• **TASK DIRECTIONS**
Set down, exactly as written, every line from the top of the records below to the line containing "is considered for", both ends included, and no others.

- - - - -

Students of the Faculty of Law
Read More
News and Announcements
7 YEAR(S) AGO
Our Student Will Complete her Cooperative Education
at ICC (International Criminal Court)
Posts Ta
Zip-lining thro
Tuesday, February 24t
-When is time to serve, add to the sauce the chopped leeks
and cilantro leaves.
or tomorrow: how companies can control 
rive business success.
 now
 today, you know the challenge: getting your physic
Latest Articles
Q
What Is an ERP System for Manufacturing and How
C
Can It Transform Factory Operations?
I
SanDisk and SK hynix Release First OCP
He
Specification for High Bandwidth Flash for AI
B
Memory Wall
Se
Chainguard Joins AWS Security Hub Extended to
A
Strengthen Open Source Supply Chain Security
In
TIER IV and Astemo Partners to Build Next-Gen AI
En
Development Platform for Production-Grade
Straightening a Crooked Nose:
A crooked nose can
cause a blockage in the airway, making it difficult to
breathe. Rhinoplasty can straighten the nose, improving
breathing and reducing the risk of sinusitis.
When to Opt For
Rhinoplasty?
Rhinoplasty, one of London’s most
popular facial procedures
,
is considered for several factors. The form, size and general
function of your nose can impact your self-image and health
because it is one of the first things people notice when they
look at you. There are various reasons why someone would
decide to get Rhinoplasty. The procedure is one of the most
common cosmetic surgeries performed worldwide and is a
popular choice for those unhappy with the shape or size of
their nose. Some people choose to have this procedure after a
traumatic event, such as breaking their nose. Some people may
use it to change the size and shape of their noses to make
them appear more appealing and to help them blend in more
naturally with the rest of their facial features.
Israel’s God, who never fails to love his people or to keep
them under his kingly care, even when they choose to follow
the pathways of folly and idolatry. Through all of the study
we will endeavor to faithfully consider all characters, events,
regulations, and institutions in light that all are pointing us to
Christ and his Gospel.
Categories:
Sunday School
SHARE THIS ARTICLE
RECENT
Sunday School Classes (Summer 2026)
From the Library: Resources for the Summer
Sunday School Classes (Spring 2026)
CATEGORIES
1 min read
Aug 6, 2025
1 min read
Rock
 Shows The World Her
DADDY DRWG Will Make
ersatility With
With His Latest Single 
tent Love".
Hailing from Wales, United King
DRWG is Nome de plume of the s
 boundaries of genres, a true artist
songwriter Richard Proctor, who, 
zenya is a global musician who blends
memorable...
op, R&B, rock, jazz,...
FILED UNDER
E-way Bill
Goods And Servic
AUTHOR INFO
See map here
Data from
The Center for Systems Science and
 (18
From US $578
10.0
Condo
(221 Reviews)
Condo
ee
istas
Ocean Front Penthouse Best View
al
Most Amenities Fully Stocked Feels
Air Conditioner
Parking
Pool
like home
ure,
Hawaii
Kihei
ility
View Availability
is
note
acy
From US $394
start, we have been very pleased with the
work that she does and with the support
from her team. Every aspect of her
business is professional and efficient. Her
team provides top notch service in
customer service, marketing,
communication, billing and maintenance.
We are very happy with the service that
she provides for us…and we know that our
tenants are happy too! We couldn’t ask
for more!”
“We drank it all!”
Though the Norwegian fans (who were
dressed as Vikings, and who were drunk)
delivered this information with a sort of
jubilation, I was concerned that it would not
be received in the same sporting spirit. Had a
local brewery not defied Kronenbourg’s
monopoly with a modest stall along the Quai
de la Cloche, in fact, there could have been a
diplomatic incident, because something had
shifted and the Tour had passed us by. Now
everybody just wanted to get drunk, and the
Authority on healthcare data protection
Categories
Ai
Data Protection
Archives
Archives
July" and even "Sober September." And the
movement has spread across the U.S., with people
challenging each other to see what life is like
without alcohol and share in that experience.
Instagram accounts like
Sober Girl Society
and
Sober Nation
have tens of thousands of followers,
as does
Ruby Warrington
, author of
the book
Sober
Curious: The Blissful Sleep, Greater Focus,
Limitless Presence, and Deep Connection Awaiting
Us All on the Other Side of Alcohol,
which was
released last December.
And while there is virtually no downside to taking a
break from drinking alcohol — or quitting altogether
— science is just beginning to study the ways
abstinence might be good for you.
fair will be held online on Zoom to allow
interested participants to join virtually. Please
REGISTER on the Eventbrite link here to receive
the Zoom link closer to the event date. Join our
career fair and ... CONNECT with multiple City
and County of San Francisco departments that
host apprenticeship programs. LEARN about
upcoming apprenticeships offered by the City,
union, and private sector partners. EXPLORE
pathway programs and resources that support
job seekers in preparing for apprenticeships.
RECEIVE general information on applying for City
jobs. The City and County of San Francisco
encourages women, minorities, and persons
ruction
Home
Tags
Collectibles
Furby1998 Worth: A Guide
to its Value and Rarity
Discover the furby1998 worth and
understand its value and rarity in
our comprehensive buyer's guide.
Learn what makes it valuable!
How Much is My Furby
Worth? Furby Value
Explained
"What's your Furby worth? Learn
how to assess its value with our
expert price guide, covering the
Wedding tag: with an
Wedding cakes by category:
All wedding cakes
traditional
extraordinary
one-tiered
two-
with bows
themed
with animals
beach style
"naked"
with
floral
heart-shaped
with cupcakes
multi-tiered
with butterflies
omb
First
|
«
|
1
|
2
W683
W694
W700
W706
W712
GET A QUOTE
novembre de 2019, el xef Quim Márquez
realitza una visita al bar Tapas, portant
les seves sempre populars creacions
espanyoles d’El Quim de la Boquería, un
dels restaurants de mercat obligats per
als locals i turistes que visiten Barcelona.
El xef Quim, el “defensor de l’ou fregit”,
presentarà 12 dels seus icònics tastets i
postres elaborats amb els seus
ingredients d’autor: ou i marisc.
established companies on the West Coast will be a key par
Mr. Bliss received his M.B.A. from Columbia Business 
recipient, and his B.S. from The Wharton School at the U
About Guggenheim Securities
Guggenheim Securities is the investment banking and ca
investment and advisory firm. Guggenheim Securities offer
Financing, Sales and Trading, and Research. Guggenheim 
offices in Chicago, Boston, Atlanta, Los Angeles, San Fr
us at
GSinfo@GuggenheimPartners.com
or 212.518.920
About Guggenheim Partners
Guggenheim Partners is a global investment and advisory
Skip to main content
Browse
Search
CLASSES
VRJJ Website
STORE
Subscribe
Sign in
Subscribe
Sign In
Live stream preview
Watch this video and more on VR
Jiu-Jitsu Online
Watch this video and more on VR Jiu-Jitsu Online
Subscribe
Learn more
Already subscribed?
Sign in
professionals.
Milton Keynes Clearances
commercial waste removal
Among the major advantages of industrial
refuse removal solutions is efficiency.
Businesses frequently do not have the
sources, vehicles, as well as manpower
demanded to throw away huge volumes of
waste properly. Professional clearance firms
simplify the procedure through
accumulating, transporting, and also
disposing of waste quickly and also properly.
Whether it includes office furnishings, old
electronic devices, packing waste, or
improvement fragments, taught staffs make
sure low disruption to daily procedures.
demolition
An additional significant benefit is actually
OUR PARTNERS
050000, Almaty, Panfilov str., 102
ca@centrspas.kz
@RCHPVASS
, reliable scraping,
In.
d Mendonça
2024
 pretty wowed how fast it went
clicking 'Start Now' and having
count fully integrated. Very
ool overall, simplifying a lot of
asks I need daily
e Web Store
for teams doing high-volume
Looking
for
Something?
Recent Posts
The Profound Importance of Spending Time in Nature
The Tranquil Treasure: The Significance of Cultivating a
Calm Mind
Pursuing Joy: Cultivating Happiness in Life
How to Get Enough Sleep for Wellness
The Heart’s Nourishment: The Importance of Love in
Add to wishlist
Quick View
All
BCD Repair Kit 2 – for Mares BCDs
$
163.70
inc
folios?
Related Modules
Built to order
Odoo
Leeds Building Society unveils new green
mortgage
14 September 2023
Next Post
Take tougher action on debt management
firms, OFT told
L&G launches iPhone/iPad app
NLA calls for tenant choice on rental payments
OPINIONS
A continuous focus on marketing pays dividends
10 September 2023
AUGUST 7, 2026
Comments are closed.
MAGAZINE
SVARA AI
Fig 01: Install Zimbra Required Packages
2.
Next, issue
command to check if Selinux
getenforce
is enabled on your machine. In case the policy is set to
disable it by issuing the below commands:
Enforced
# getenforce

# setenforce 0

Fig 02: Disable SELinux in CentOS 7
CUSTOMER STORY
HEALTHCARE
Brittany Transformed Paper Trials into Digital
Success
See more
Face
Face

- - - - -

• **FINISHED TASK**
Students of the Faculty of Law
Read More
News and Announcements
7 YEAR(S) AGO
Our Student Will Complete her Cooperative Education
at ICC (International Criminal Court)
Posts Ta
Zip-lining thro
Tuesday, February 24t
-When is time to serve, add to the sauce the chopped leeks
and cilantro leaves.
or tomorrow: how companies can control 
rive business success.
 now
 today, you know the challenge: getting your physic
Latest Articles
Q
What Is an ERP System for Manufacturing and How
C
Can It Transform Factory Operations?
I
SanDisk and SK hynix Release First OCP
He
Specification for High Bandwidth Flash for AI
B
Memory Wall
Se
Chainguard Joins AWS Security Hub Extended to
A
Strengthen Open Source Supply Chain Security
In
TIER IV and Astemo Partners to Build Next-Gen AI
En
Development Platform for Production-Grade
Straightening a Crooked Nose:
A crooked nose can
cause a blockage in the airway, making it difficult to
breathe. Rhinoplasty can straighten the nose, improving
breathing and reducing the risk of sinusitis.
When to Opt For
Rhinoplasty?
Rhinoplasty, one of London’s most
popular facial procedures
,
is considered for several factors. The form, size and general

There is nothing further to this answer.